Extracted records:
+-------+
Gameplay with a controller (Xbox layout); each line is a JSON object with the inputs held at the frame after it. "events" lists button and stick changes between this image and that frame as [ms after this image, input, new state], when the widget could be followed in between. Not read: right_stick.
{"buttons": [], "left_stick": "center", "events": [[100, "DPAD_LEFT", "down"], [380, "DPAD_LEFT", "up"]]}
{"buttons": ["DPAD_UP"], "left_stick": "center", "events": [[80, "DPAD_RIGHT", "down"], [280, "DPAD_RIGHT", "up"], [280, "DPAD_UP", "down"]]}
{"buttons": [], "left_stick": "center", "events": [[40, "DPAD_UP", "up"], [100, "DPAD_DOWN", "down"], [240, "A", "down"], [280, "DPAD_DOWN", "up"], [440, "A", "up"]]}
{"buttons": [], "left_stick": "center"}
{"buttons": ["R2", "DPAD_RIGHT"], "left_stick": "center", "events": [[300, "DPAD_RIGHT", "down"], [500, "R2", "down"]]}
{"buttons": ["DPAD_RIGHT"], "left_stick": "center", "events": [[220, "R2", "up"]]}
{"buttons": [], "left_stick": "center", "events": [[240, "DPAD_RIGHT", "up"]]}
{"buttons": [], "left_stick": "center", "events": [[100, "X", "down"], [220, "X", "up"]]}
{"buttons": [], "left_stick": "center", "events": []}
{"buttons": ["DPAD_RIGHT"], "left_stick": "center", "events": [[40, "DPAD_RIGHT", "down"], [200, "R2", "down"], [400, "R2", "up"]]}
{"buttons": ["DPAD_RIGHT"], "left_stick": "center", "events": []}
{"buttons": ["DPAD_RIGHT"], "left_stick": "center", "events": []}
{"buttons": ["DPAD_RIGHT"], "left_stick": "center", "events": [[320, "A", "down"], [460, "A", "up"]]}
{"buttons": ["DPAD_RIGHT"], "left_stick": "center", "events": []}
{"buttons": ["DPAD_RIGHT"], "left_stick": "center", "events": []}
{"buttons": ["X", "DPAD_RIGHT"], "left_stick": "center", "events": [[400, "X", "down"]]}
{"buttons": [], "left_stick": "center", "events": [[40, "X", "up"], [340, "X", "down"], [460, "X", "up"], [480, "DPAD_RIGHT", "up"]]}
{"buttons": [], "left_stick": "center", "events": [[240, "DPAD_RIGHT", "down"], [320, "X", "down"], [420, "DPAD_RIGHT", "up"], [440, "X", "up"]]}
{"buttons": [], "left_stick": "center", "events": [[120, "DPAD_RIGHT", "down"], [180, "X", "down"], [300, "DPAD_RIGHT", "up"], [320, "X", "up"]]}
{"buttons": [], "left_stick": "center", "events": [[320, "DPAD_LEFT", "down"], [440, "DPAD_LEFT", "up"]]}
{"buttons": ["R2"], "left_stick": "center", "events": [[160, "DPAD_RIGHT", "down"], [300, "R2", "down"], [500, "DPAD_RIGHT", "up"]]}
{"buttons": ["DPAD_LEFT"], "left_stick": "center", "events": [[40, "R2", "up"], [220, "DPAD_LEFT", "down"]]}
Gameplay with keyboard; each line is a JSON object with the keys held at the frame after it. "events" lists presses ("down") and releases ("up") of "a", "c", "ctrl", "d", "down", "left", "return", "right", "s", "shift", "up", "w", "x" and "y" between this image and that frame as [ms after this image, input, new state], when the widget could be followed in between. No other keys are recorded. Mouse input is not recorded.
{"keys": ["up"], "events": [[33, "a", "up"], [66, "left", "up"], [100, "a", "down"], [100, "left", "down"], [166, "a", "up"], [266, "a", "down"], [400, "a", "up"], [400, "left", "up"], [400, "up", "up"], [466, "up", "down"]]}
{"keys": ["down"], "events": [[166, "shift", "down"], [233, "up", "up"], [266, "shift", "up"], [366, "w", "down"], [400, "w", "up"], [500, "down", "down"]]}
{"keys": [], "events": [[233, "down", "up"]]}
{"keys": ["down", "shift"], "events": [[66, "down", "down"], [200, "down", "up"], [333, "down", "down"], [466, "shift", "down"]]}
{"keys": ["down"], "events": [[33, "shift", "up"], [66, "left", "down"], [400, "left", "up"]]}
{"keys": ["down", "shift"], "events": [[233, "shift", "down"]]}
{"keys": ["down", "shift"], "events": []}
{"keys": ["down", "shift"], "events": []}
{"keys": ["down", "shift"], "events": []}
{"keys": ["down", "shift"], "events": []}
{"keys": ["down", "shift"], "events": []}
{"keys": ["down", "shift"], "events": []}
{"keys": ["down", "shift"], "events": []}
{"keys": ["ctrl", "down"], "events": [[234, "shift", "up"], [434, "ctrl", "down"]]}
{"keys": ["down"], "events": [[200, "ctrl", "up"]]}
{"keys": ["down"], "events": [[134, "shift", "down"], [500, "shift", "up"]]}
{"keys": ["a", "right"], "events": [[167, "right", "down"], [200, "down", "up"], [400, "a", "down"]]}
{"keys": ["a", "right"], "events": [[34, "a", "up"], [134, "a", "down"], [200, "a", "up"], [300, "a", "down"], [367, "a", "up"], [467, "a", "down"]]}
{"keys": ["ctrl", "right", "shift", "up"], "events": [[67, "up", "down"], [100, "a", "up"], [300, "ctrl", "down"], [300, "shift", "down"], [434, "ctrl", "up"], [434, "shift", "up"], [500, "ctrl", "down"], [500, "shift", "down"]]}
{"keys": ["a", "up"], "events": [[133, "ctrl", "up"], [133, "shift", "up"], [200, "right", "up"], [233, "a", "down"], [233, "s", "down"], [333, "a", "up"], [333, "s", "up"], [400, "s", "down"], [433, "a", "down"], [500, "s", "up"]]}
+-------+
Task to carry out:
Reproduce all of the records, keeping every character unchanged.

Result of the exercise:
Gameplay with a controller (Xbox layout); each line is a JSON object with the inputs held at the frame after it. "events" lists button and stick changes between this image and that frame as [ms after this image, input, new state], when the widget could be followed in between. Not read: right_stick.
{"buttons": [], "left_stick": "center", "events": [[100, "DPAD_LEFT", "down"], [380, "DPAD_LEFT", "up"]]}
{"buttons": ["DPAD_UP"], "left_stick": "center", "events": [[80, "DPAD_RIGHT", "down"], [280, "DPAD_RIGHT", "up"], [280, "DPAD_UP", "down"]]}
{"buttons": [], "left_stick": "center", "events": [[40, "DPAD_UP", "up"], [100, "DPAD_DOWN", "down"], [240, "A", "down"], [280, "DPAD_DOWN", "up"], [440, "A", "up"]]}
{"buttons": [], "left_stick": "center"}
{"buttons": ["R2", "DPAD_RIGHT"], "left_stick": "center", "events": [[300, "DPAD_RIGHT", "down"], [500, "R2", "down"]]}
{"buttons": ["DPAD_RIGHT"], "left_stick": "center", "events": [[220, "R2", "up"]]}
{"buttons": [], "left_stick": "center", "events": [[240, "DPAD_RIGHT", "up"]]}
{"buttons": [], "left_stick": "center", "events": [[100, "X", "down"], [220, "X", "up"]]}
{"buttons": [], "left_stick": "center", "events": []}
{"buttons": ["DPAD_RIGHT"], "left_stick": "center", "events": [[40, "DPAD_RIGHT", "down"], [200, "R2", "down"], [400, "R2", "up"]]}
{"buttons": ["DPAD_RIGHT"], "left_stick": "center", "events": []}
{"buttons": ["DPAD_RIGHT"], "left_stick": "center", "events": []}
{"buttons": ["DPAD_RIGHT"], "left_stick": "center", "events": [[320, "A", "down"], [460, "A", "up"]]}
{"buttons": ["DPAD_RIGHT"], "left_stick": "center", "events": []}
{"buttons": ["DPAD_RIGHT"], "left_stick": "center", "events": []}
{"buttons": ["X", "DPAD_RIGHT"], "left_stick": "center", "events": [[400, "X", "down"]]}
{"buttons": [], "left_stick": "center", "events": [[40, "X", "up"], [340, "X", "down"], [460, "X", "up"], [480, "DPAD_RIGHT", "up"]]}
{"buttons": [], "left_stick": "center", "events": [[240, "DPAD_RIGHT", "down"], [320, "X", "down"], [420, "DPAD_RIGHT", "up"], [440, "X", "up"]]}
{"buttons": [], "left_stick": "center", "events": [[120, "DPAD_RIGHT", "down"], [180, "X", "down"], [300, "DPAD_RIGHT", "up"], [320, "X", "up"]]}
{"buttons": [], "left_stick": "center", "events": [[320, "DPAD_LEFT", "down"], [440, "DPAD_LEFT", "up"]]}
{"buttons": ["R2"], "left_stick": "center", "events": [[160, "DPAD_RIGHT", "down"], [300, "R2", "down"], [500, "DPAD_RIGHT", "up"]]}
{"buttons": ["DPAD_LEFT"], "left_stick": "center", "events": [[40, "R2", "up"], [220, "DPAD_LEFT", "down"]]}
Gameplay with keyboard; each line is a JSON object with the keys held at the frame after it. "events" lists presses ("down") and releases ("up") of "a", "c", "ctrl", "d", "down", "left", "return", "right", "s", "shift", "up", "w", "x" and "y" between this image and that frame as [ms after this image, input, new state], when the widget could be followed in between. No other keys are recorded. Mouse input is not recorded.
{"keys": ["up"], "events": [[33, "a", "up"], [66, "left", "up"], [100, "a", "down"], [100, "left", "down"], [166, "a", "up"], [266, "a", "down"], [400, "a", "up"], [400, "left", "up"], [400, "up", "up"], [466, "up", "down"]]}
{"keys": ["down"], "events": [[166, "shift", "down"], [233, "up", "up"], [266, "shift", "up"], [366, "w", "down"], [400, "w", "up"], [500, "down", "down"]]}
{"keys": [], "events": [[233, "down", "up"]]}
{"keys": ["down", "shift"], "events": [[66, "down", "down"], [200, "down", "up"], [333, "down", "down"], [466, "shift", "down"]]}
{"keys": ["down"], "events": [[33, "shift", "up"], [66, "left", "down"], [400, "left", "up"]]}
{"keys": ["down", "shift"], "events": [[233, "shift", "down"]]}
{"keys": ["down", "shift"], "events": []}
{"keys": ["down", "shift"], "events": []}
{"keys": ["down", "shift"], "events": []}
{"keys": ["down", "shift"], "events": []}
{"keys": ["down", "shift"], "events": []}
{"keys": ["down", "shift"], "events": []}
{"keys": ["down", "shift"], "events": []}
{"keys": ["ctrl", "down"], "events": [[234, "shift", "up"], [434, "ctrl", "down"]]}
{"keys": ["down"], "events": [[200, "ctrl", "up"]]}
{"keys": ["down"], "events": [[134, "shift", "down"], [500, "shift", "up"]]}
{"keys": ["a", "right"], "events": [[167, "right", "down"], [200, "down", "up"], [400, "a", "down"]]}
{"keys": ["a", "right"], "events": [[34, "a", "up"], [134, "a", "down"], [200, "a", "up"], [300, "a", "down"], [367, "a", "up"], [467, "a", "down"]]}
{"keys": ["ctrl", "right", "shift", "up"], "events": [[67, "up", "down"], [100, "a", "up"], [300, "ctrl", "down"], [300, "shift", "down"], [434, "ctrl", "up"], [434, "shift", "up"], [500, "ctrl", "down"], [500, "shift", "down"]]}
{"keys": ["a", "up"], "events": [[133, "ctrl", "up"], [133, "shift", "up"], [200, "right", "up"], [233, "a", "down"], [233, "s", "down"], [333, "a", "up"], [333, "s", "up"], [400, "s", "down"], [433, "a", "down"], [500, "s", "up"]]}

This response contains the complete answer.